NANTICOKE – Some of what James Haslam saw on East Main Street reminded him of back home in Vermont.
There were empty lots and storefronts and a mix of older and newer buildings along the main thoroughfare in downtown Nanticoke.
“It’s very similar to a lot of our towns,” said Haslam of Burlington.
A member of the Vermont Workers’ Center, he was among the nearly 110 community organizers from around the country participating in the Poverty Scholars Program Wilkes-Barre Regional Leadership School over the weekend at King’s College.
The Northeastern Pennsylvania Organizing Center hosted the school that started Friday and runs through today with the aim of educating people like Hasalem to become leaders in the effort to abolish poverty by studying the past and the present.
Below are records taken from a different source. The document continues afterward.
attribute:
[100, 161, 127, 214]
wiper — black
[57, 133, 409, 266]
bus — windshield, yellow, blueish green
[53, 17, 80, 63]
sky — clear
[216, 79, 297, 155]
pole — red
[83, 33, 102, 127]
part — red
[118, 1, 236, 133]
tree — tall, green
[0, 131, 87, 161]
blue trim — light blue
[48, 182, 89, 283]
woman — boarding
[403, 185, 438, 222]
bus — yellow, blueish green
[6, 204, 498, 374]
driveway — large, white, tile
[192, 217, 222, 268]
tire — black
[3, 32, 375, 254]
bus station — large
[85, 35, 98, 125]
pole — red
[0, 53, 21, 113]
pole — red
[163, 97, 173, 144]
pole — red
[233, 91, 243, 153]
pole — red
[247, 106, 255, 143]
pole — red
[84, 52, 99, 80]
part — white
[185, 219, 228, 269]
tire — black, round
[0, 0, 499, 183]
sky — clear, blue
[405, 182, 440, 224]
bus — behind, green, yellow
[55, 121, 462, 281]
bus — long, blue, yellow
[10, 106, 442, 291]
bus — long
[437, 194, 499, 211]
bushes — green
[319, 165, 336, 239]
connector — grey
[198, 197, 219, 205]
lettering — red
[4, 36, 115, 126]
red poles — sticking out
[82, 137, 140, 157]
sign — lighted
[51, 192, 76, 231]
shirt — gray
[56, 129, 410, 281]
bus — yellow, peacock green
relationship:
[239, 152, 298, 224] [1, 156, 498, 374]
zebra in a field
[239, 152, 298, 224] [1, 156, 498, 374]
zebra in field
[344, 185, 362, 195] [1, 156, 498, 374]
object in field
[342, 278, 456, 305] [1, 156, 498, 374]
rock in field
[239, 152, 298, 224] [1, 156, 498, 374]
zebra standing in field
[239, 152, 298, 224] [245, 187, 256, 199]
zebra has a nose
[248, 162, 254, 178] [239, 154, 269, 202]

The downtown Nanticoke stop Saturday afternoon was a page in their textbook on the history of the region. It was one of the sites on the Wilkes-Barre Reality Tour that took them by bus past the derelict Huber Breaker in Ashley, the busy Arena Hub shopping area in Wilkes-Barre Township and the entertainment, dining and gambling mecca of the Mohegan Sun at Pocono Downs casino in Plains Township.
Huddled under the shade of a tree on the corner of East Main and Broadway streets, some of the program participants listened as Mitch Troutman, communication director of the NEPA Organizing Center, talked about the changes in places such as Nanticoke, which has experienced the loss of manufacturing and mining jobs.
“This is just a good example of what has happened to one of the downtowns,” said Troutman.
It didn’t look like his city of Philadelphia, said Daniel Jones, a student at New York University who is attending leadership school.
But, he noted, just like in a small town, a big city sustains a loss when industries and jobs move out.
Monica Roberts takes photographs of an empty storefront in downtown Nanticoke during ‘Reality Tour ’ sponsored by Poverty Scholars Program Saturday afternoon.